Honkbalcompetitie is in het tussenseizoen, en dat betekent dat er bij elke belangrijke ondertekening en/of ruil wordt gesproken over de Competitive Balance Tax (CBT). Omdat veel van de regels en mechanismen in het honkbal die met de roosters te maken hebben geheimzinnig van aard zijn, hebben we besloten de volgende inleiding te schrijven om de CBT begrijpelijker te maken.
Wat is de CBT en welk doel dient het?
In theorie is het een luxebelasting. In de praktijk hebben de honkbaleigenaren de CBT tot een onofficiële salarisstop gemaakt. Merk op dat er niet veel bewijs is dat salarisplafonds en/of luxebelastingen pariteit of competitief evenwicht bevorderen. Als zodanig lijkt het belangrijkste kenmerk van de CBT te zijn dat het de eigenaren een legitiem klinkend excuus biedt om geld te besparen.
De CBT-drempel is vastgesteld op 208 miljoen dollar voor het seizoen 2020.
Hoe wordt de CBT berekend?
De CBT is niet gebaseerd op de loonlijst van jaar tot jaar. Het is gebaseerd op de gemiddelde jaarlijkse waarde van elke speler. Dat kan leiden tot een aantal opmerkelijke verschillen tussen hoeveel een speler meetelt voor de CBT van een team en hoeveel hij werkelijk verdient in een seizoen.
Kijk eens naar Philadelphia Phillies right-hander Jake Arrieta, die het laatste seizoen ingaat van zijn driejarige deal ter waarde van $75 miljoen. Arrieta zal $20 miljoen verdienen in 2020. Maar door de manier waarop de CBT wordt berekend, zal hij voor 25 miljoen dollar meetellen voor de Phillies’ CBT loonlijst. Natuurlijk speelt het effect soms ook omgekeerd. Arrieta verdiende bijvoorbeeld $ 30 miljoen in 2018, terwijl hij telde als een last van $ 25 miljoen op de CBT-salarislijst van de Phillies.
Dit alles wil zeggen dat backloading of frontloading van contracten een effectieve strategie kan zijn als het gaat om de werkelijke cash-output, maar dat die technieken tandeloos zijn als het gaat om de CBT. Bovendien is er geen maas in de wet als het gaat om tekenbonussen of spelersopties, want die worden meegenomen in de AAV-berekeningen.

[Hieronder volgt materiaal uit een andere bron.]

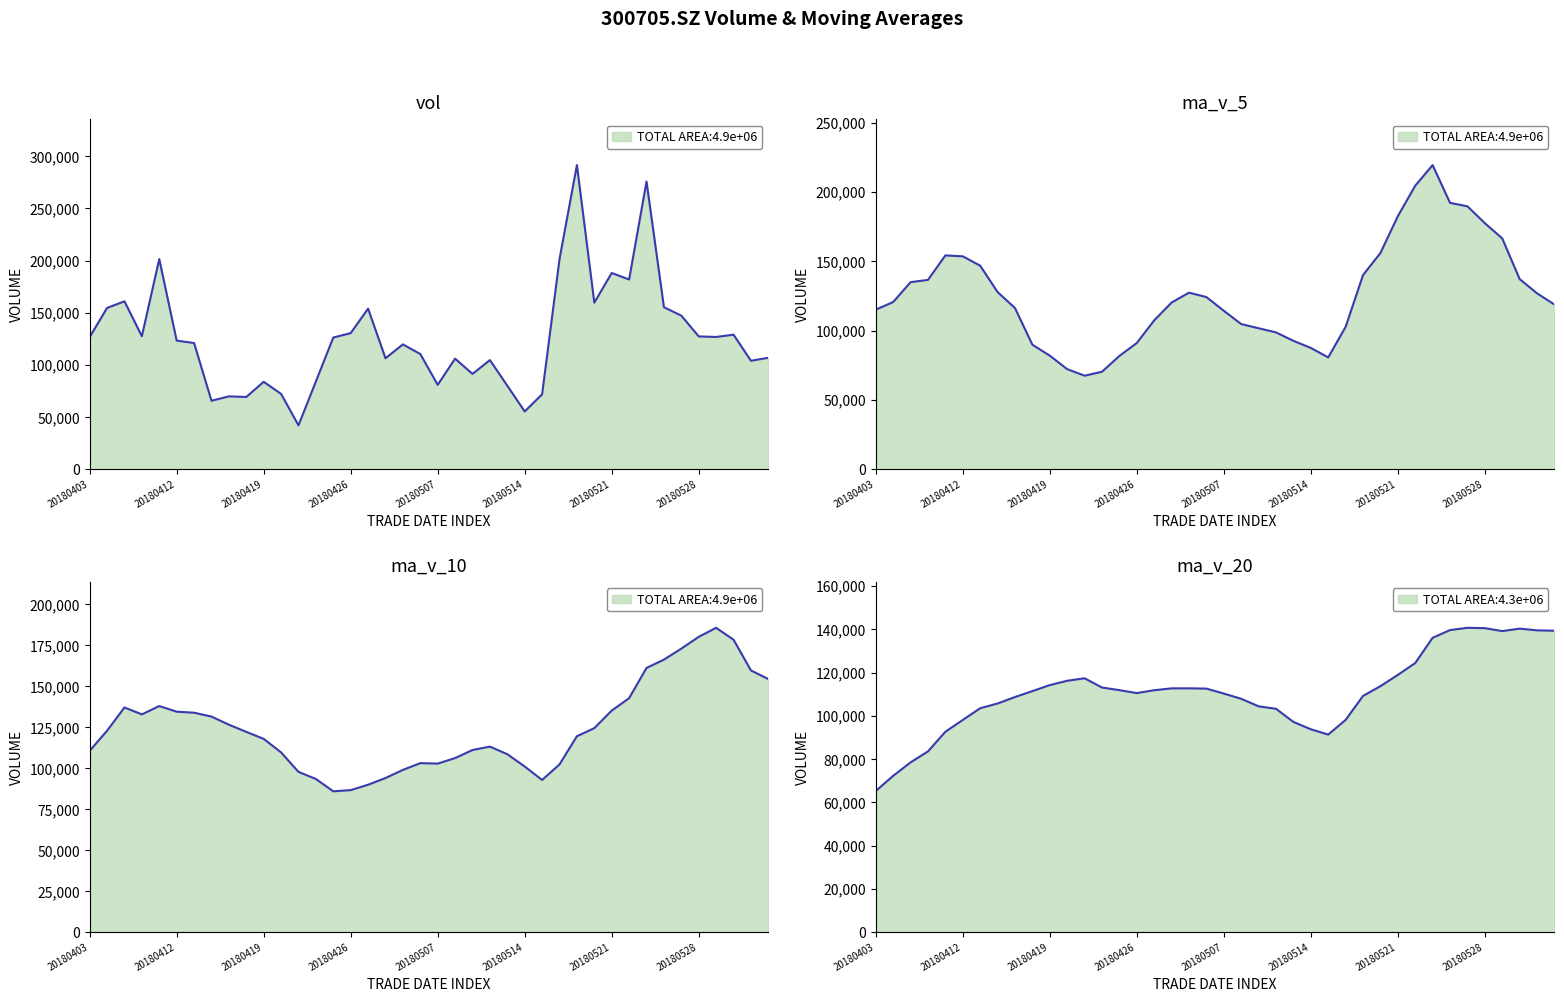

At which label does ma_v_10 first exceed 122120?

20180404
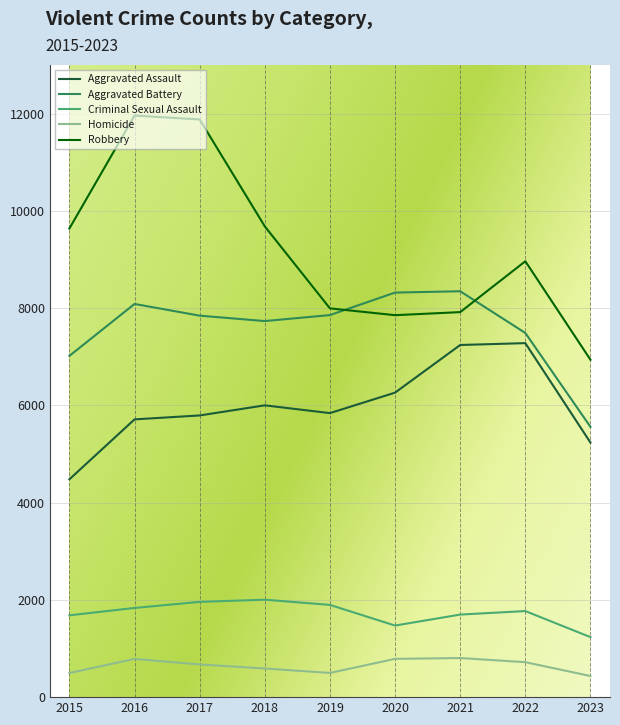

What is the difference between the maximum and minimum values in the Homicide series?

370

Opvallend genoeg geldt dit niet voor clubopties. Ze worden uitgesloten van de meerjarenberekeningen en behandeld als in wezen eenjarige overeenkomsten. Ook dit kan in het voordeel of nadeel van een ploeg werken, afhankelijk van het voorbeeld. Nelson Cruz’s CBT-getal zal minder zijn dan wat de Minnesota Twins hem gemiddeld zullen hebben betaald in 2019-2020, terwijl Anthony Rizzo’s meer zal zijn voor de Chicago Cubs.
De CBT-berekeningen voor elk team omvatten ook een basis “spelersvoordelen” bedrag.

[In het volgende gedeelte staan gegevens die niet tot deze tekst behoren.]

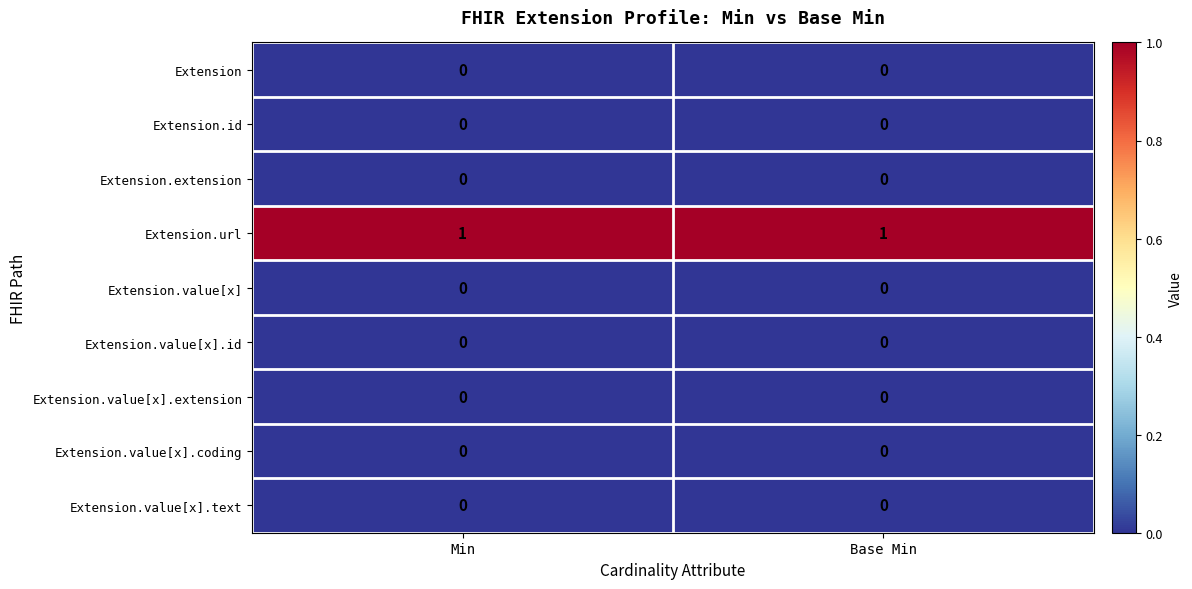

Is it true that Extension.id equals 0 at Base Min?

True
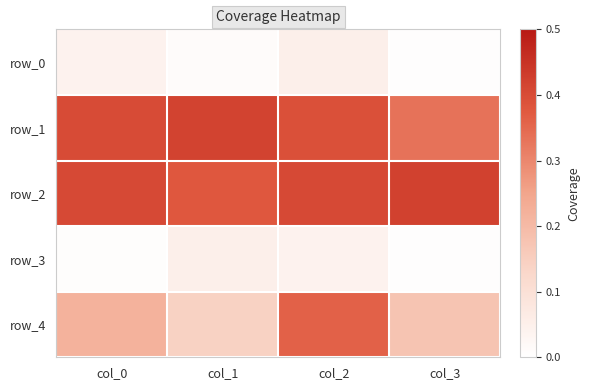

True or false: row_1 has a value of 0.1 at col_3.

False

Wat zijn de straffen voor het overschrijden van de CBT?
Voor het grootste deel zijn de straffen voor het overschrijden van de CBT op boetes gebaseerd. Een eerste overschrijder moet 20% boete betalen over zijn overschrijding; een twee-voudige overschrijder 30%; daarna 50%. Er zijn ook toeslagen voor overschrijding met $ 20 miljoen (12 procent); $ 40 miljoen (42,5 procent); en het herhalen van meer dan $ 40 miljoen (45 procent).

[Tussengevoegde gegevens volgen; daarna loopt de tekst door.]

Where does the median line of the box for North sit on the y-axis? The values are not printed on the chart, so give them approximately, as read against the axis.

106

Een team dat meer dan $ 40 miljoen overschrijdt heeft ook zijn hoogste draft pick 10 plaatsen naar beneden verplaatst, mits het niet in de top zes kiest. In die gevallen, die zeldzaam lijken te zijn, zou de tweede selectie van het team 10 plaatsen lager worden gezet.
Voor een praktijkvoorbeeld van hoe onbeduidend de straffen zijn, betaalden de Boston Red Sox van 2018 minder dan $ 12 miljoen ondanks het overschrijden van het CBT-getal met meer dan $ 40 miljoen.
Welke teams lopen gevaar voor de CBT?
Volgens de berekeningen van Spotract waren drie teams in 2019 over de CBT: de Red Sox, de Cubs, en de New York Yankees. Alle anderen zaten er minstens 5 miljoen dollar onder.
Vanaf het begin van het vrije agentschap zijn alleen de Houston Astros en Red Sox geprojecteerd om in 2020 over de drempel te gaan. De Cubs (minder dan een miljoen) en Colorado Rockies ($ 38 miljoen) zijn de enige ploegen die naar verwachting minder dan $ 60 miljoen van de drempel af zullen staan op weg naar de winter.